Tetragon for Two

There is a $\frac{1}{4}$ chance that the points are on the same side, a $\frac{1}{2}$ chance that they are on adjacent sides, and a $\frac{1}{4}$ chance that they are on opposite sides.

Case 1 : The points are on the same side.

Let $x$ be the distance from a vertex to the first point, and let $y$ be the distance from the same vertex to the second point.

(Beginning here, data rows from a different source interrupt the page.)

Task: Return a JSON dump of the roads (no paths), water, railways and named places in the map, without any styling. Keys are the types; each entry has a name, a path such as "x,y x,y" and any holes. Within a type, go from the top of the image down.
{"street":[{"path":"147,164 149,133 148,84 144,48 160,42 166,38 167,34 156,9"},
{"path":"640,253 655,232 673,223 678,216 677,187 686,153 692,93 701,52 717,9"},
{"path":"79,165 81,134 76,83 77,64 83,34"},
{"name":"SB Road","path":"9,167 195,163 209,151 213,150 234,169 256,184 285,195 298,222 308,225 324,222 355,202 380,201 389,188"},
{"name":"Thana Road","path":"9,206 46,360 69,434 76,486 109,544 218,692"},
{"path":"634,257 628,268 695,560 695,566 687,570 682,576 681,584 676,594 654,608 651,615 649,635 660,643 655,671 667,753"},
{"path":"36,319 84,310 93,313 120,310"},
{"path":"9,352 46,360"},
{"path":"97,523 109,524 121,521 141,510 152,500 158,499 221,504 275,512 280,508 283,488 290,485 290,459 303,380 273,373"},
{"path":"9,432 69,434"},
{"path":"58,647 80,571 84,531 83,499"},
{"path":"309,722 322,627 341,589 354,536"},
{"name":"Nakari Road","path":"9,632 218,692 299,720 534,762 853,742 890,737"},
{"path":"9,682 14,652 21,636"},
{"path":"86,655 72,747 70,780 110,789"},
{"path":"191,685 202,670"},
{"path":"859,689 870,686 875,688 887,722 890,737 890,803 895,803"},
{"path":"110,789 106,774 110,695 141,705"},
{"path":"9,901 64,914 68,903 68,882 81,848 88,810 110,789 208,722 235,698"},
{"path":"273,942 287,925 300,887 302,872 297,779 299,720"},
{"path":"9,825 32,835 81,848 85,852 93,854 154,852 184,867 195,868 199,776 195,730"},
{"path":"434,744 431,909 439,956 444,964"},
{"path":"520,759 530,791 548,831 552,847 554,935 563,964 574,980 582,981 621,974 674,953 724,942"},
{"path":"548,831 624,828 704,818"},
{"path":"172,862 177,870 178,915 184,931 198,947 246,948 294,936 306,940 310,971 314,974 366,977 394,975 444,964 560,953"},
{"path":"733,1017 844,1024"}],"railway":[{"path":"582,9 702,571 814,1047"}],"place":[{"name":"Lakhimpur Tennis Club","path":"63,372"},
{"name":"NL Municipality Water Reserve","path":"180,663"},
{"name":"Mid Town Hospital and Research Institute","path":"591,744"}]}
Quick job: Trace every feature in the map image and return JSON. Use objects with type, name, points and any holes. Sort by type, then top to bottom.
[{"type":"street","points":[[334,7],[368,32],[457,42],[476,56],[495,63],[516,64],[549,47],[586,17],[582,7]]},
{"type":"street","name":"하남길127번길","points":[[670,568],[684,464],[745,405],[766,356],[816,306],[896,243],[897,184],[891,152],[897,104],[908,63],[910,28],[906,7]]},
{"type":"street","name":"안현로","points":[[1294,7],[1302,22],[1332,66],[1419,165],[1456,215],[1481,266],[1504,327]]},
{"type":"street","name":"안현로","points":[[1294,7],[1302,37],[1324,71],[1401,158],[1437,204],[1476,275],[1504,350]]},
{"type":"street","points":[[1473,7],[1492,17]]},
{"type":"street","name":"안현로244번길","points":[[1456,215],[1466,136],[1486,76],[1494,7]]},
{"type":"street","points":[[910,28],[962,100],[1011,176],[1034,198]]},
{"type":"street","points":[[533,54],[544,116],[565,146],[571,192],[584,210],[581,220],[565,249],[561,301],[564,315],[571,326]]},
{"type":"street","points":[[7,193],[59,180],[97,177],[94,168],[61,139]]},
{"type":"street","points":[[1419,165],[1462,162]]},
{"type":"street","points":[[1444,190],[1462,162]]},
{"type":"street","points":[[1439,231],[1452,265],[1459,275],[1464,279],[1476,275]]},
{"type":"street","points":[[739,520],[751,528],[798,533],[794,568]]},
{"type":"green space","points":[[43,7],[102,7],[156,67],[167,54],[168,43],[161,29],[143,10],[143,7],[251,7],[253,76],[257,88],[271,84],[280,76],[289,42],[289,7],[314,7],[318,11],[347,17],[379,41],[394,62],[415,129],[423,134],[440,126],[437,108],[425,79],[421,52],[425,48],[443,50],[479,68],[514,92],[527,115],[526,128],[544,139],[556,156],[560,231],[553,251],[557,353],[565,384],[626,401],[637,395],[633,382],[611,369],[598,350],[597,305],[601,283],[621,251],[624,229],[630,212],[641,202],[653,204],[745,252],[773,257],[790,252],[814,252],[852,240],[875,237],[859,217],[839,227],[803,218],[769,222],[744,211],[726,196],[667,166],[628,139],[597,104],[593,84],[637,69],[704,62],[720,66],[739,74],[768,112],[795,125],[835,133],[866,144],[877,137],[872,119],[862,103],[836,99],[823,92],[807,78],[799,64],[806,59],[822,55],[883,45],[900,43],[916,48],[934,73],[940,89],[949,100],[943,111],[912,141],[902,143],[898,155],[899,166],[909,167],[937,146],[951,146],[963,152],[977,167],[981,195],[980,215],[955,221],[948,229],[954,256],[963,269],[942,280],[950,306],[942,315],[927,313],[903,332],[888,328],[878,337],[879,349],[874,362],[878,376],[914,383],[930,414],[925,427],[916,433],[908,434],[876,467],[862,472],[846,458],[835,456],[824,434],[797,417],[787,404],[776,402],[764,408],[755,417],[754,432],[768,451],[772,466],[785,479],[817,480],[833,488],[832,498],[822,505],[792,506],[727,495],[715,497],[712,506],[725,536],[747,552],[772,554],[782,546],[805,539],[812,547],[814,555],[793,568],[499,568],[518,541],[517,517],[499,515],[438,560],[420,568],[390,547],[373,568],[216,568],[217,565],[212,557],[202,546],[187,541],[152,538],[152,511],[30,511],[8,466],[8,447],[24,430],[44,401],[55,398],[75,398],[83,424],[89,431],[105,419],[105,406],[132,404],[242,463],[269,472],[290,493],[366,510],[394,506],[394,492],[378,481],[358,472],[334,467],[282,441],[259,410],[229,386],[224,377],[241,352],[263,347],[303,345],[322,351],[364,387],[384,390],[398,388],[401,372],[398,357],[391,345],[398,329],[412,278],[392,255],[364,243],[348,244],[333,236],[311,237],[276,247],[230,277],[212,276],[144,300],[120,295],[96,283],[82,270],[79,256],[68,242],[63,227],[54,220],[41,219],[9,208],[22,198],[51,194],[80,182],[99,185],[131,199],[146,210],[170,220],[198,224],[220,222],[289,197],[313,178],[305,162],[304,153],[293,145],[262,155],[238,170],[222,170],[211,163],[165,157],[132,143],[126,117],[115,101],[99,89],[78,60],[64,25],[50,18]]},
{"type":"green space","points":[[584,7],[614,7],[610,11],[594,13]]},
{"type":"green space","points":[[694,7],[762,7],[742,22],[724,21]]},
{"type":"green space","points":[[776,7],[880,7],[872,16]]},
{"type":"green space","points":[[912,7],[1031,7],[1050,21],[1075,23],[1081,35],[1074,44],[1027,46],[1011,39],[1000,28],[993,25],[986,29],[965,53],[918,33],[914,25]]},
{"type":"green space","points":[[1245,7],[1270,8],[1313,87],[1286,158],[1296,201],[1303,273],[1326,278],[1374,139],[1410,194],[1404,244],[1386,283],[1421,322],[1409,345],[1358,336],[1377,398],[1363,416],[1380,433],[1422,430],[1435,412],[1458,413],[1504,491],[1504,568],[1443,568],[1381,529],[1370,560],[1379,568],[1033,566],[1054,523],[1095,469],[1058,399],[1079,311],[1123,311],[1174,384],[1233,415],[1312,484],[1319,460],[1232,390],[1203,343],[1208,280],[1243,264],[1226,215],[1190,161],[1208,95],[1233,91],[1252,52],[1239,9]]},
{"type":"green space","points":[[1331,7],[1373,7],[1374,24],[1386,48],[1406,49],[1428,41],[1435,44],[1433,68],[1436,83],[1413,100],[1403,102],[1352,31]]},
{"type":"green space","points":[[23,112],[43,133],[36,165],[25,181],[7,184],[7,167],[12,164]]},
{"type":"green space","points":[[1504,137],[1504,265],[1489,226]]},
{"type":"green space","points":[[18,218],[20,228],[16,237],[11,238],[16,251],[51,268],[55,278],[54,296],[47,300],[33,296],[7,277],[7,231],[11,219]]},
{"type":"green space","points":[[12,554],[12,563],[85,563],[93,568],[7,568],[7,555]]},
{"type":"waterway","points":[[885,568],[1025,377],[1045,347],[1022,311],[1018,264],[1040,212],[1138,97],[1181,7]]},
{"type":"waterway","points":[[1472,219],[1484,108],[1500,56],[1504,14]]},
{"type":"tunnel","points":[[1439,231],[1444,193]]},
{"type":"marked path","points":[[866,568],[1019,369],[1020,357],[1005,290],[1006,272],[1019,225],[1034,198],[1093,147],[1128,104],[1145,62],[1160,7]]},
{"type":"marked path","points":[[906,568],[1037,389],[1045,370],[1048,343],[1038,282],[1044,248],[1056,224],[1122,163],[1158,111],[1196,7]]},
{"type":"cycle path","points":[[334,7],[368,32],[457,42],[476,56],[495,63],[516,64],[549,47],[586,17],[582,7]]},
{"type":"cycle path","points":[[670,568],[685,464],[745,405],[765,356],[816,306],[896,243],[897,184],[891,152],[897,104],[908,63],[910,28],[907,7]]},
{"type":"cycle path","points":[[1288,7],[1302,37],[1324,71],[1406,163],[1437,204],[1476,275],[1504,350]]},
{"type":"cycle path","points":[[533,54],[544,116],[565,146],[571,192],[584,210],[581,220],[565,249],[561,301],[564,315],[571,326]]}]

Then the expected value of the distance between the points is:

$\begin{aligned} \int_{0}^{1} \int_{0}^{1} |y-x|\ dy\ dx &= 2\int_{0}^{1} \int_{0}^{x} (y-x)\ dy\ dx \\ &= \frac{1}{3} \end{aligned}$

Case 2 : The points are on adjacent sides.

Let $x$ be the distance from a vertex to the first point, and let $y$ be the distance from the same vertex to the second point.

Then the expected value of the distance between the points is:

$\int_{0}^{1} \int_{0}^{1} \sqrt{x^2+y^2}\ dy\ dx = \frac{1}{3}\left(\sqrt{2}+\ln \left(1+\sqrt{2} \right) \right)$

Case 3 : The points are on opposite sides.

Let $x$ be the distance from a vertex to the first point, and let $y$ be the distance from the adjacent vertex to the second point.

Then the expected value of the distance between the points is:

$\int_{0}^{1} \int_{0}^{1} \sqrt{1+(y-x)^2}\ dy\ dx = \frac{2-\sqrt{2}}{3} + \ln \left(1+\sqrt{2} \right)$

Weighting each of these expected values by their respective probabilities gives an expected value of approximately $\boxed{0.735}.$